Même constat pour l’Américain Matteo Jorgenson, ange-gardien de Jonas Vingegaard chez Visma-Lease a bike et qui se verrait bien ce samedi faire encore mieux que sa deuxième place obtenue la veille sur les hauteurs d'Isola 2000 derrière l’ogre Pogacar. "Je connais presque toutes les routes de cette avant-dernière étape ! Ça va être un grand plaisir de rouler chez moi. Le départ va même avoir lieu juste devant mon appartement. Ça va être fou, j'ai hâte. Quand je cours proche de Nice, j'ai toujours de bonnes jambes", assure le Californien, vainqueur en début de saison de Paris-Nice et actuel neuvième du général.

Le même sourire se dessine en grand sur le visage de son compatriote Neilson Powless au moment d’évoquer la cité des Anges, les plages de la promenade des Anglais et les reliefs de l’arrière-pays niçois. "Le grand départ de Nice pour le Tour 2020 a été une expérience géniale, ça m'a vraiment marqué. Puis en m'entraînant dans le coin, je suis tombé amoureux des routes et du col d'Eze (situé entre Nice et Monaco). L’eau, la côte, la montagne… Toute la région est très belle. La météo est assez sympa toute l'année, on ne s'en lasse pas", énumère le coureur d’EF Education-EasyPost, qui a dû gérer une foule d’invitations pour sa famille et ses amis attendus en nombre dimanche.

"Se faire les montées près de la côte, puis prendre une petite pâtisserie, c'est toujours agréable. Il y a tellement de choses à faire à Nice, des nouveaux restaurants à tester, des bars à vin, des cafés... Je connais quelques Américains qui vivent ici mais j'ai aussi rencontré des cyclistes amateurs français passionnés", ajoute l'ex-porteur du maillot à pois, devenu il y a quatre ans le premier Amérindien d'origine à participer à la Grande Boucle, lui qui ne retourne aux États-Unis que pour rendre visite à ses parents sportifs, tous deux triathlètes. Plutôt que Nice, Michael Matthews a lui opté pour Monaco, son port de plaisance et ses défilés quotidiens de Ferrari devant les derniers yachts de luxe, qu’il se plaît à décrire comme un petit village avec ses habitudes, ses codes et ses rencontres fortuites chez le boulanger du coin.

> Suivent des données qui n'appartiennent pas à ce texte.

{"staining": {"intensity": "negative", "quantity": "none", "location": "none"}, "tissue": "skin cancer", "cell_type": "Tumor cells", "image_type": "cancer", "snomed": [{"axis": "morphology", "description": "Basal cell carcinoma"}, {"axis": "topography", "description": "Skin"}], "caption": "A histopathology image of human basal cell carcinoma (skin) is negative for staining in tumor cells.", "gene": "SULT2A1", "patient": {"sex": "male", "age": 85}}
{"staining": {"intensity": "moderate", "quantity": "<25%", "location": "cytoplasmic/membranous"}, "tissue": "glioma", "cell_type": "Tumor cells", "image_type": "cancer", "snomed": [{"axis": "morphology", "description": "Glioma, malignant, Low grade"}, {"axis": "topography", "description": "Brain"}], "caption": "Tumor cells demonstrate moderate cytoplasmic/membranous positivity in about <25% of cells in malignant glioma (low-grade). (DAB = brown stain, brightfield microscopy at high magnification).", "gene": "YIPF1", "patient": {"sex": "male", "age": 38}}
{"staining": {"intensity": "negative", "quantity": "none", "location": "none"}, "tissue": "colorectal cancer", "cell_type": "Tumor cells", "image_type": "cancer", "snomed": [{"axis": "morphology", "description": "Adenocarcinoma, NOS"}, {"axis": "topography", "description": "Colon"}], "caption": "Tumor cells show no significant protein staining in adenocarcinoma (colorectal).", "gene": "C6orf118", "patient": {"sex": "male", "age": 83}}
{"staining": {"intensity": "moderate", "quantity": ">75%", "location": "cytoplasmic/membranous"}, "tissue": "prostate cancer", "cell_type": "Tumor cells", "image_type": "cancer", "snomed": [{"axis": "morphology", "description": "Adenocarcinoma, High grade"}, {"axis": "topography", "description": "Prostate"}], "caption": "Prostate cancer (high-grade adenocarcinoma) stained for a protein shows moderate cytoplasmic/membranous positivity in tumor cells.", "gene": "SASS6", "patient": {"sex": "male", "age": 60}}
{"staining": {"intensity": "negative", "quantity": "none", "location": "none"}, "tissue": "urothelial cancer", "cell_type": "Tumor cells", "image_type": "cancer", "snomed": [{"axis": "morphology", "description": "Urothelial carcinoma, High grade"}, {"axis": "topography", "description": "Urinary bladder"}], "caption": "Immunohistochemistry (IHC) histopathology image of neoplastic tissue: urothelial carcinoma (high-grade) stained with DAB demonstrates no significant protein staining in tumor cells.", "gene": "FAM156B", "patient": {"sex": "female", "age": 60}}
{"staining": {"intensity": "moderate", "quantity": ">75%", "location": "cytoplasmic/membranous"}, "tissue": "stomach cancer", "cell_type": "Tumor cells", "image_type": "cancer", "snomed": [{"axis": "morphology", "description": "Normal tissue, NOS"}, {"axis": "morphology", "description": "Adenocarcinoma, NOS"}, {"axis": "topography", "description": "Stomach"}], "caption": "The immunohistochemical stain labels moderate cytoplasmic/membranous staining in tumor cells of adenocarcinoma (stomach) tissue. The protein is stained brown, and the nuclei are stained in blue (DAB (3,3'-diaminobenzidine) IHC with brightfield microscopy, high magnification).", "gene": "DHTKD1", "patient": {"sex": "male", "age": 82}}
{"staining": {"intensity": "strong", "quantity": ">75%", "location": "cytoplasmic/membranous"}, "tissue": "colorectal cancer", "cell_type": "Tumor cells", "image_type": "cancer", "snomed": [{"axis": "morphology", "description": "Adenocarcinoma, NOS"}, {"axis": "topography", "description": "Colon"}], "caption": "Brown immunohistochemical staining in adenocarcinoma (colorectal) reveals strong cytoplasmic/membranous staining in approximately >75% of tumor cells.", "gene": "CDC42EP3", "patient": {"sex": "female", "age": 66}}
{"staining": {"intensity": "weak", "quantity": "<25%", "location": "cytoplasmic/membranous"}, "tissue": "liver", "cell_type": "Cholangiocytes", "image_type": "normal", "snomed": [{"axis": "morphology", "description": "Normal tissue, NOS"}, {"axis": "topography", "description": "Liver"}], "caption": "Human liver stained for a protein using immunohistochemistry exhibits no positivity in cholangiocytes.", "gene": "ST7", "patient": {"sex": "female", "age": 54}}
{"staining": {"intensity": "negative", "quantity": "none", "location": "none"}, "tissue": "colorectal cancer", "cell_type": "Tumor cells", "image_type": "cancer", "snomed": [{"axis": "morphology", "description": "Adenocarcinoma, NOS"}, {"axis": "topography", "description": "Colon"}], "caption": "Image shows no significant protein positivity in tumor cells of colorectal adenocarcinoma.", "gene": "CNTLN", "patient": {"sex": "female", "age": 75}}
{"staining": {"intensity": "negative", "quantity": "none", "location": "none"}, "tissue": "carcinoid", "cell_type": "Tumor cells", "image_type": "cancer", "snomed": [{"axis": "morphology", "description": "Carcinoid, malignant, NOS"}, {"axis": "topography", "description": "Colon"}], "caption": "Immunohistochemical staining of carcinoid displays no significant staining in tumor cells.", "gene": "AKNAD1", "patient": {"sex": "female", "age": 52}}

La fiscalité avantageuse de Monaco

"J'y vis depuis dix ans. Pour moi, le truc le plus important c’est la météo. Il fait beau toute l'année. Vous n'êtes pas obligé de partir en camp d'entraînement, vous pouvez rester chez vous, l'endroit est absolument incroyable. Et puis les gens sont géniaux. À Monaco, vous êtes aussi près de l'Italie et de la France. Il y a tout ici, ça coche toutes les cases. Ma femme et ma fille seront sur la ligne de départ dimanche, ce sera une expérience très spéciale. Passer par Monaco, à 100 mètres de mon appartement, c'est un truc assez incroyable", savoure l’homme de Canberra, capable de disserter pendant des heures sur "les excellents cafés" découverts au fil de ses pérégrinations.

Les avantages fiscaux de la législation monégasque sont évidemment une autre raison de la présence en nombre de ces coureurs pros, attirés également par une certaine confidentialité, celle qui permettait en son temps à Peter Sagan de partager des pizzas sans être dérangé avec les adhérents du club cycliste local ou à Chris Froome d’avoir ses habitudes dans un restaurant de viandes en bas de chez lui. C’est aussi Monaco que Pogacar a choisi en 2019 au moment de laisser derrière lui son fief de Komenda, et dans ces rues qu’il lui arrive fréquemment de s’entraîner avec Primoz Roglic.

D’autres, plus rares, se sont laissés tenter par l’aventure azuréenne pour finalement faire marche arrière, à l’instar de Warren Barguil, parti vivre à Nice en 2015 avant que le mal du pays ne le pousse à rentrer en Bretagne. "Le cadre était top mais ma famille me manquait. Je suis content d'avoir essayé, de m'être donné les moyens de performer du mieux possible. Zéro regret. Ça n'a simplement pas fonctionné", disait-il en juin dans les colonnes du Télégramme. Le dernier feu d'artifice de ce Tour 2024, avec l'ultime ligne d'arrivée imaginée dimanche dans le cadre si singulier de la place Masséna, lui laissera peut-être quelques regrets.